● TASK STATEMENT
In the listing that follows, the range to quote begins at the line that has "focal_35mm: 76" and ends after the line that has "exposure_s: 1/160"; quote it verbatim and add nothing.

● MATERIAL TO PROCESS
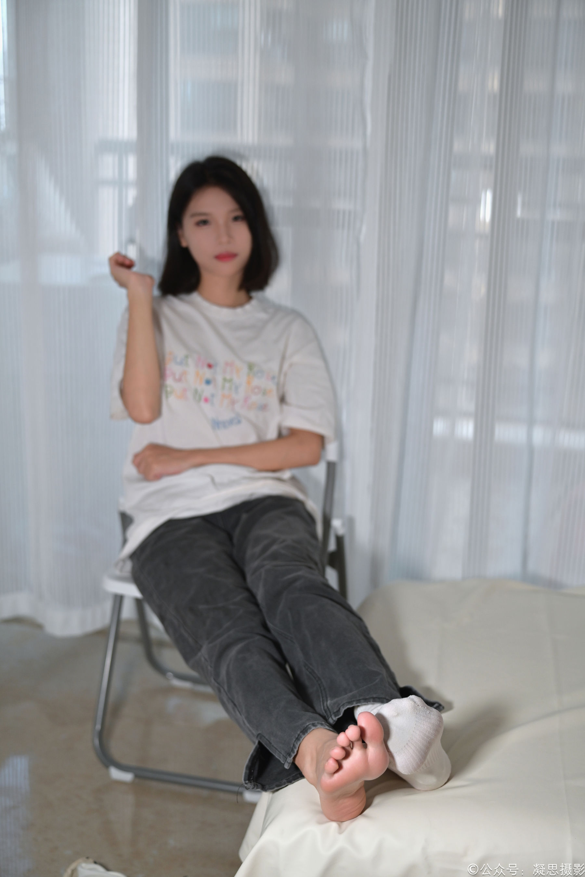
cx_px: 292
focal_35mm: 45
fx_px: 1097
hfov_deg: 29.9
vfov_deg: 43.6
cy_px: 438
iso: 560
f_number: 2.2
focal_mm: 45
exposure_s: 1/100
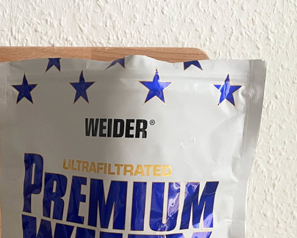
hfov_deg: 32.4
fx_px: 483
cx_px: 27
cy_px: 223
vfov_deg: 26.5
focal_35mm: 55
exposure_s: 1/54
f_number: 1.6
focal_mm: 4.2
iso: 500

* * *

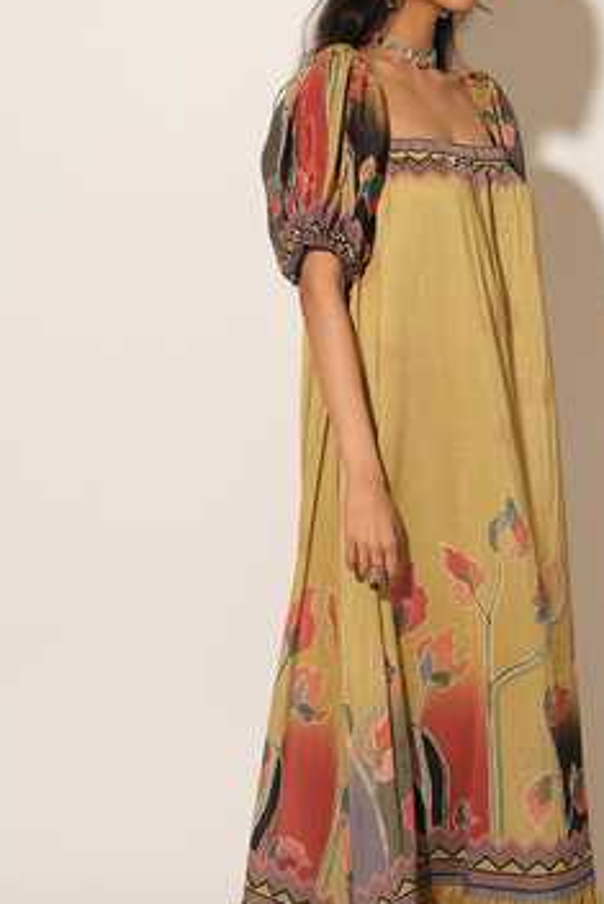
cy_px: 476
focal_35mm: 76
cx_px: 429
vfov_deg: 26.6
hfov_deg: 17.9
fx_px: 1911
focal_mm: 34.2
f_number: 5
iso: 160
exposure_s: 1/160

==

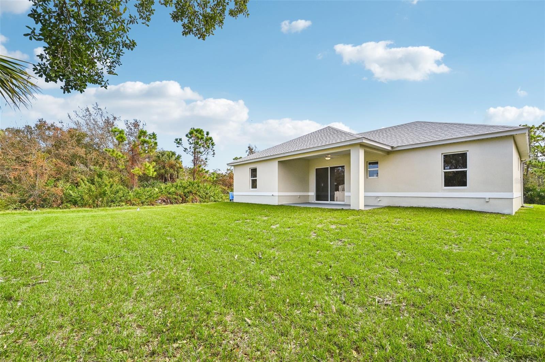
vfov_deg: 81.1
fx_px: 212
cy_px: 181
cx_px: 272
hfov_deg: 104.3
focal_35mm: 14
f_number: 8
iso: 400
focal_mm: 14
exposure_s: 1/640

● RESULT FOR THIS EXERCISE
focal_35mm: 76
cx_px: 429
vfov_deg: 26.6
hfov_deg: 17.9
fx_px: 1911
focal_mm: 34.2
f_number: 5
iso: 160
exposure_s: 1/160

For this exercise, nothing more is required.